A par e 'Paços'

Não precisamos do simbolismo de novos Paços do Concelho, esse já temos. Mas precisamos do dinamismo de um espaço funcional, que se adapte às novas exigências.

Depois da posição pública da Autarquia, temos discutido nos últimos tempos o projeto para um edifício que possa acolher os serviços municipais em diferentes valências. Finalmente começamos todos a discutir não a necessidade, mas uma solução. Recordo que, nas eleições de 2005, Manuel Alberto Pereira, então candidato do PS à Câmara Municipal e hoje Presidente da União de Freguesias da cidade, fez disso bandeira. Foi fortemente criticado por muitos dos que hoje enchem o peito para falar sobre o assunto e para criar ruído sobre o que realmente se pretende. Mudou alguma coisa?

1. A Câmara Municipal está a trabalhar num projeto, que possa ser financiado por fundos europeus, para a reconstrução de um edifício polivalente, que possa acolher os serviços municipais, mas também dinâmicas que hoje dependem de edifícios cada vez mais abertos ao exterior e em regimes alargados de tempo.

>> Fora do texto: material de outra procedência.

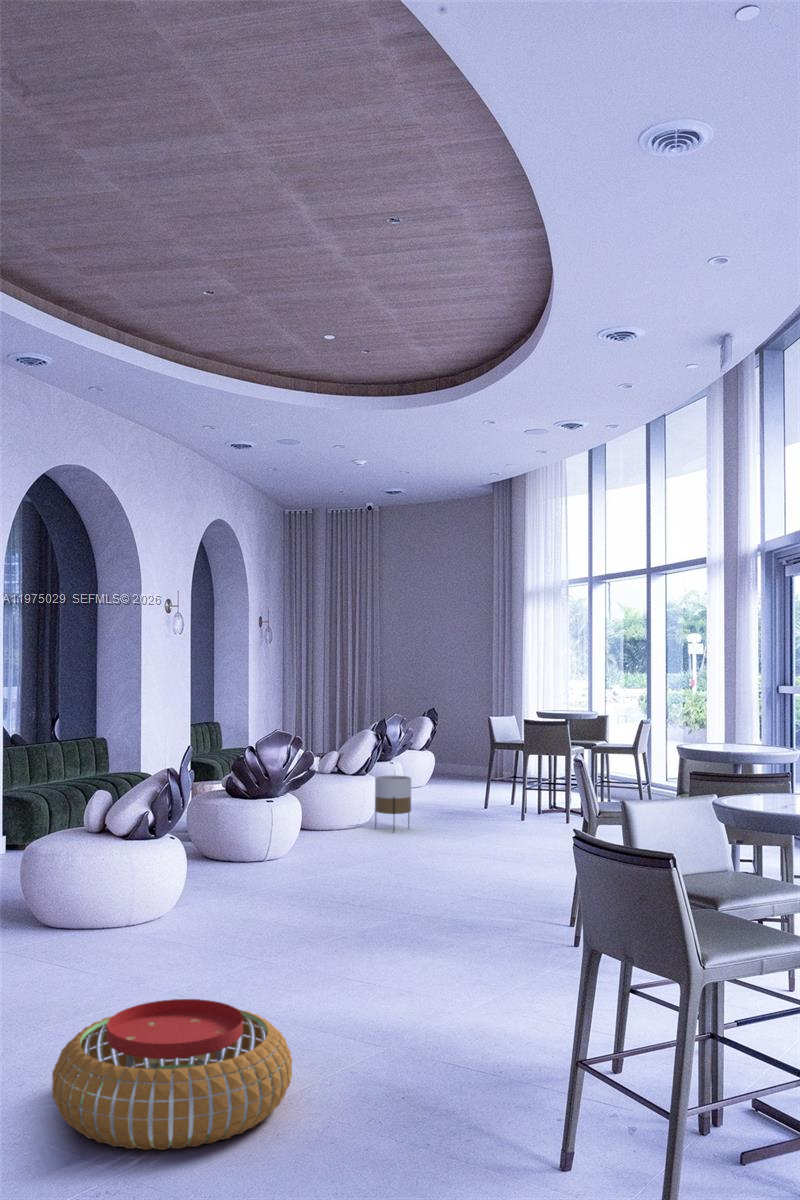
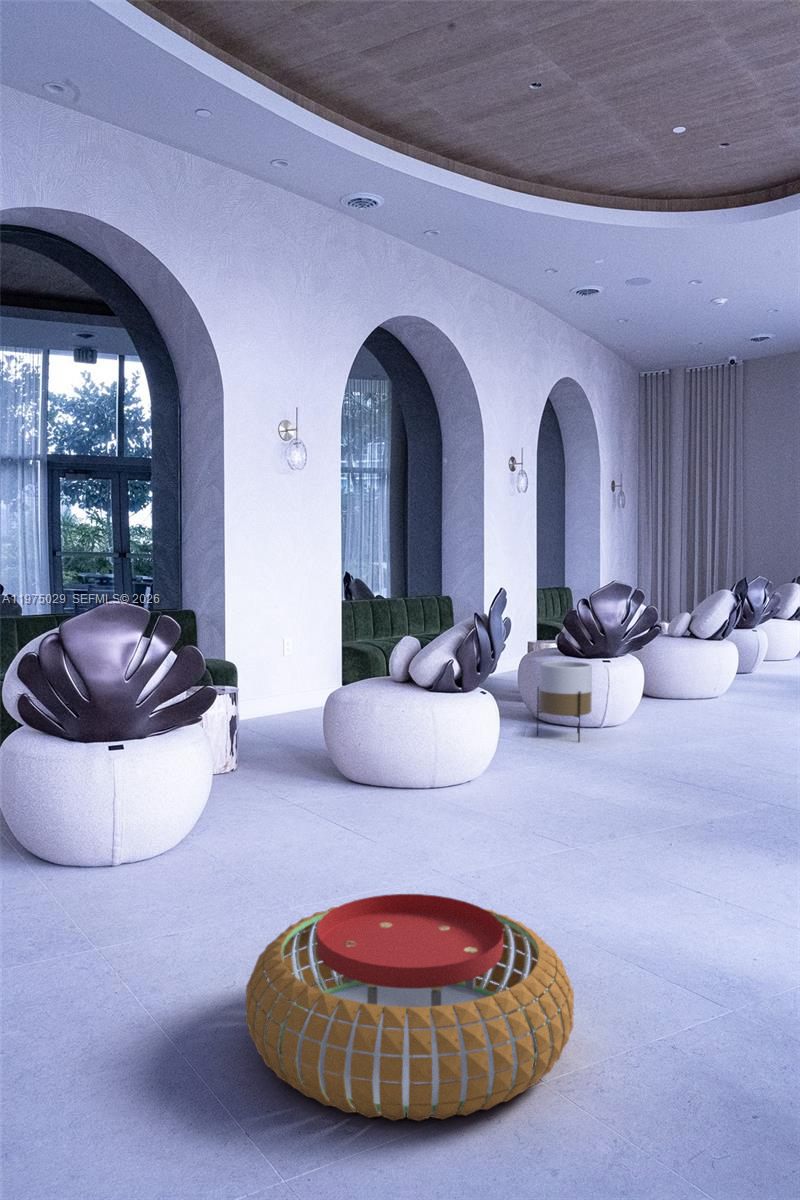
planter: present [375,776,411,828] -> present [537,661,592,742]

2. Ao apresentar esta ideia, sempre ficou claro que, o edifício que hoje é sede do Município e Paços do Concelho, continuará a ser a sua sede simbólica, pela sentido colectivo que todos lhe devotamos.

3. A casa Sequeira-Monterroso, pela sua dimensão e pela articulação com outros espaços, mereceu a escolha. Este edifício, praticamente devoluto, é mais um dos edifícios que estando na posse do município há vários anos, nunca mereceu nenhuma atenção.

4. Hoje, os fundos comunitários são dedicados à requalificação de edifícios e não à construção de edifícios de raiz. Ignorar esta realidade e perder estes fundos é repetir o que aconteceu com as redes de água e saneamento: deixar escapar a oportunidade, com as consequências que todos conhecem.

5. A Câmara Municipal tem hoje serviços espalhados por mais de 20 espaços e edifícios, alguns sua propriedade, outros arrendados. Nestes espaços cabem serviços que, não sendo sua responsabilidade directa, dependem das condições que a Autarquia lhes oferece.

6. Dos mais de 500 funcionários da Câmara Municipal (já retirando os funcionários que estão nas escolas, em consequência do Programa Aproximar Educação), apenas cerca de 50 trabalham nos Paços do Concelho, a sede do Município.

7. Como é evidente, e apesar desta enorme dispersão, nunca ninguém colocou em causa onde são os Paços do Concelho ou a sede do Município.

8. Não precisamos do simbolismo de novos Paços do Concelho, esse já temos. Mas precisamos do dinamismo de um espaço funcional, que se adapte às novas exigências, que facilite a qualidade e a relação dos serviços, que se abra ao exterior, com recursos para actividades que hoje são muito mais do que um gabinete, uma secretária e um computador.

É sobre estas soluções que podemos e devemos discutir. A requalificação de um edifício que nos transporte para uma outra realidade do que devem ser os serviços públicos que oferecemos, a par e passo com o que é a nossa identidade corporizada no actual edifício dos Paços do Concelho. Não há qualquer incompatibilidade, bem pelo contrário.